WORK ORDER:
In the entries below, how many lines contain "worn"? Answer with the number and nothing else.

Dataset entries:
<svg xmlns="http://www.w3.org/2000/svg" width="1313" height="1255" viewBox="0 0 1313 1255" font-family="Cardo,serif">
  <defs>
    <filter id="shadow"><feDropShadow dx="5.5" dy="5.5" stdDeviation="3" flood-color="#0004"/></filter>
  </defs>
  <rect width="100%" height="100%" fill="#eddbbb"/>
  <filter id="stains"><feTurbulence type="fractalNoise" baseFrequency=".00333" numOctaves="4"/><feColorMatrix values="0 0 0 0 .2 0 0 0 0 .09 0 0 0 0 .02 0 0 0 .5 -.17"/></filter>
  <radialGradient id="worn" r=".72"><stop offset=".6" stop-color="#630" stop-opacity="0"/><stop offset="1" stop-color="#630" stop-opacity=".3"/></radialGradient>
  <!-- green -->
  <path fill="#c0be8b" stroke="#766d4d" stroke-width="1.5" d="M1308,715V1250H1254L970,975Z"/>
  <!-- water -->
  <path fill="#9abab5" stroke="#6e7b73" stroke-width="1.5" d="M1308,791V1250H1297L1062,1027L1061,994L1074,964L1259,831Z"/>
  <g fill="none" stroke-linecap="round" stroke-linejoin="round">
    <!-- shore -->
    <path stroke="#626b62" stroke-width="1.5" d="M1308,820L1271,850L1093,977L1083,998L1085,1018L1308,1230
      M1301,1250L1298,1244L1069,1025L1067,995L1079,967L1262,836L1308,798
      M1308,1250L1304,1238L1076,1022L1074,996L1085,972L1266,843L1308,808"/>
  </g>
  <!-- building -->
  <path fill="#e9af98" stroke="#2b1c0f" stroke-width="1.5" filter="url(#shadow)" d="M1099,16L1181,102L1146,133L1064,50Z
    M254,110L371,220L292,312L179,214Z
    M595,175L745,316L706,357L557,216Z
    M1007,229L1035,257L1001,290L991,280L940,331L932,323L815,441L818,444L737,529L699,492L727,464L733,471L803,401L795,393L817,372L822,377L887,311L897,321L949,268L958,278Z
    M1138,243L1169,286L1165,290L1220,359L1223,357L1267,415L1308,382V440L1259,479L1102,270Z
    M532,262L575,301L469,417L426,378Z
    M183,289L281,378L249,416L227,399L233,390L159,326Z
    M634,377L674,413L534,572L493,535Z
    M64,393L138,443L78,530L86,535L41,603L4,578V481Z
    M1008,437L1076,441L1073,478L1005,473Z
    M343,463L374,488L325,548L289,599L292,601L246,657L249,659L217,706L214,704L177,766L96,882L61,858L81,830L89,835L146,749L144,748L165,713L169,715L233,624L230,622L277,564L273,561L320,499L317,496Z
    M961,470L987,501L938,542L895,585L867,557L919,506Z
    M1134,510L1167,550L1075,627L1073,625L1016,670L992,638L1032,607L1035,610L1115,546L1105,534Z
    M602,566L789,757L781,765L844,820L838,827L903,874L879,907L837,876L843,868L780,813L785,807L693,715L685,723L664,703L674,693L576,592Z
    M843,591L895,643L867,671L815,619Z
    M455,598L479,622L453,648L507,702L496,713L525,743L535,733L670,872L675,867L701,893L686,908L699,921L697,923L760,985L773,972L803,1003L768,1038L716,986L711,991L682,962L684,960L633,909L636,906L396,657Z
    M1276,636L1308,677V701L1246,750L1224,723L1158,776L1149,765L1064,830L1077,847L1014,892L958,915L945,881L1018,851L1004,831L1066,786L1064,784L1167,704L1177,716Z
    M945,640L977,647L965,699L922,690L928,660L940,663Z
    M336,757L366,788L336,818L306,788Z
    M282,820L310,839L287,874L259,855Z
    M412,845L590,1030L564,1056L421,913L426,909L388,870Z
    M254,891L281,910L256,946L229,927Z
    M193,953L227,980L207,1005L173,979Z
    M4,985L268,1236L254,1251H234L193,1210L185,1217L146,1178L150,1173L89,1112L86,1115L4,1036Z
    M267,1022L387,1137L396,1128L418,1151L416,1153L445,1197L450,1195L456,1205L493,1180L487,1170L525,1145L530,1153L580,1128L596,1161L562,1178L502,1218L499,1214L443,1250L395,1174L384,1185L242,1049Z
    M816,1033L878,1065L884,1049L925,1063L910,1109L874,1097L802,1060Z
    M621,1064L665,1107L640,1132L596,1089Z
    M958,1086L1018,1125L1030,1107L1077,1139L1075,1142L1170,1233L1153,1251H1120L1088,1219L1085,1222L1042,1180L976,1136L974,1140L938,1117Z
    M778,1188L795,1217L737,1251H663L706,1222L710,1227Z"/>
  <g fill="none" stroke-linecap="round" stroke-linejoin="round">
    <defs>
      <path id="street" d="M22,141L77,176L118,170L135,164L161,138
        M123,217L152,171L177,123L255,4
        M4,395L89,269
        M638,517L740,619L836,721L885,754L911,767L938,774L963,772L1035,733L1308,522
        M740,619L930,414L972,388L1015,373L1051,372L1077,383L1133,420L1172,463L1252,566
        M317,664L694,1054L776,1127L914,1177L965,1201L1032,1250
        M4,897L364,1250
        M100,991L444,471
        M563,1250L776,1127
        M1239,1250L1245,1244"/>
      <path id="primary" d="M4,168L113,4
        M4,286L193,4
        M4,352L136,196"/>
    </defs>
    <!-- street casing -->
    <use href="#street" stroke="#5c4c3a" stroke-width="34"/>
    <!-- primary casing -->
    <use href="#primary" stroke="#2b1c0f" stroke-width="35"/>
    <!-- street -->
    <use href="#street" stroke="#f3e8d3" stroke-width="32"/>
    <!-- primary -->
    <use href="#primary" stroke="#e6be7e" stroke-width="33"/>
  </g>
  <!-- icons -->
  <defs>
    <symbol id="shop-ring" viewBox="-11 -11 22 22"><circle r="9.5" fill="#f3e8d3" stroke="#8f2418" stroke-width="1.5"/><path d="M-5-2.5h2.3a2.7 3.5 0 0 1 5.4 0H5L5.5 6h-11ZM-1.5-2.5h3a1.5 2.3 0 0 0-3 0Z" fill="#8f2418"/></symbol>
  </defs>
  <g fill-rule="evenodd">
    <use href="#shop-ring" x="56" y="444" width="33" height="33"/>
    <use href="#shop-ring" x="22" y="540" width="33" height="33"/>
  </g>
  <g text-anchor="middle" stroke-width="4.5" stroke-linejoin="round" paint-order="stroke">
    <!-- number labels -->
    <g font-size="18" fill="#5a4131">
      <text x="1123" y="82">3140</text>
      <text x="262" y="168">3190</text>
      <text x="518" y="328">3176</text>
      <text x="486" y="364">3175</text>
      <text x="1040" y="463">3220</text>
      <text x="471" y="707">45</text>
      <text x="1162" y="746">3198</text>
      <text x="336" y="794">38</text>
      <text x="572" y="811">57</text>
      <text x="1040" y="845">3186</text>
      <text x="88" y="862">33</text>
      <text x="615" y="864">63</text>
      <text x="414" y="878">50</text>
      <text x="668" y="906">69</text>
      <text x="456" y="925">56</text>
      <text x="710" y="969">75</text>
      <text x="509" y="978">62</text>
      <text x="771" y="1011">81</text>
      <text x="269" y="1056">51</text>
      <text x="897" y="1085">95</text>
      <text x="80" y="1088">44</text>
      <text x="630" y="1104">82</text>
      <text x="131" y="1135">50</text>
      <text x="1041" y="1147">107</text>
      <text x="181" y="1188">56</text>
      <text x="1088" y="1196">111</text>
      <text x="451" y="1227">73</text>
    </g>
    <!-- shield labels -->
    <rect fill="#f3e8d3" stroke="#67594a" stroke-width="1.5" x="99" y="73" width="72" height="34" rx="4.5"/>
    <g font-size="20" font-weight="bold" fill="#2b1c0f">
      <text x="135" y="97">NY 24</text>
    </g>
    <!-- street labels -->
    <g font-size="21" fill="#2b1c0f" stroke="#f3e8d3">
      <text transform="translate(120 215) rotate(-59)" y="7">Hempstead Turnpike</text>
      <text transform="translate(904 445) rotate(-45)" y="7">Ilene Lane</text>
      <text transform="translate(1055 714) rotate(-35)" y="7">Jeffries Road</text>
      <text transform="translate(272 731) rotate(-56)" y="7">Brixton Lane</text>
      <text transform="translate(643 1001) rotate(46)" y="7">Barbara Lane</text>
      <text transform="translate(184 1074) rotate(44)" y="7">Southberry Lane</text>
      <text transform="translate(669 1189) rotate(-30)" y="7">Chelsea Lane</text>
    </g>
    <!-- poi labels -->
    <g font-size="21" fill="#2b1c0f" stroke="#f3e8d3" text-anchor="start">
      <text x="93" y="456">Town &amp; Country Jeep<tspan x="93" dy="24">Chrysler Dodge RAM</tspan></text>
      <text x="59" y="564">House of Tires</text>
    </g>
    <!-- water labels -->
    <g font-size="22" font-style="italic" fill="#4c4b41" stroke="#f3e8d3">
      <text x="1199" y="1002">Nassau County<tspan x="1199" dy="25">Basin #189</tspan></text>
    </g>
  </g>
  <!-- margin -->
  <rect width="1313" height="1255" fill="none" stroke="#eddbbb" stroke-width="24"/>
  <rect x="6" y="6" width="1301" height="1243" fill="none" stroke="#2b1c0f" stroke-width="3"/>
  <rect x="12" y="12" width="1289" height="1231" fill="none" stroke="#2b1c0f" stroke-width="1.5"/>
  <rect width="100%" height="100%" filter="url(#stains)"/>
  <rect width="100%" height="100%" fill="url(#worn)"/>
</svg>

OUTPUT BELOW:
2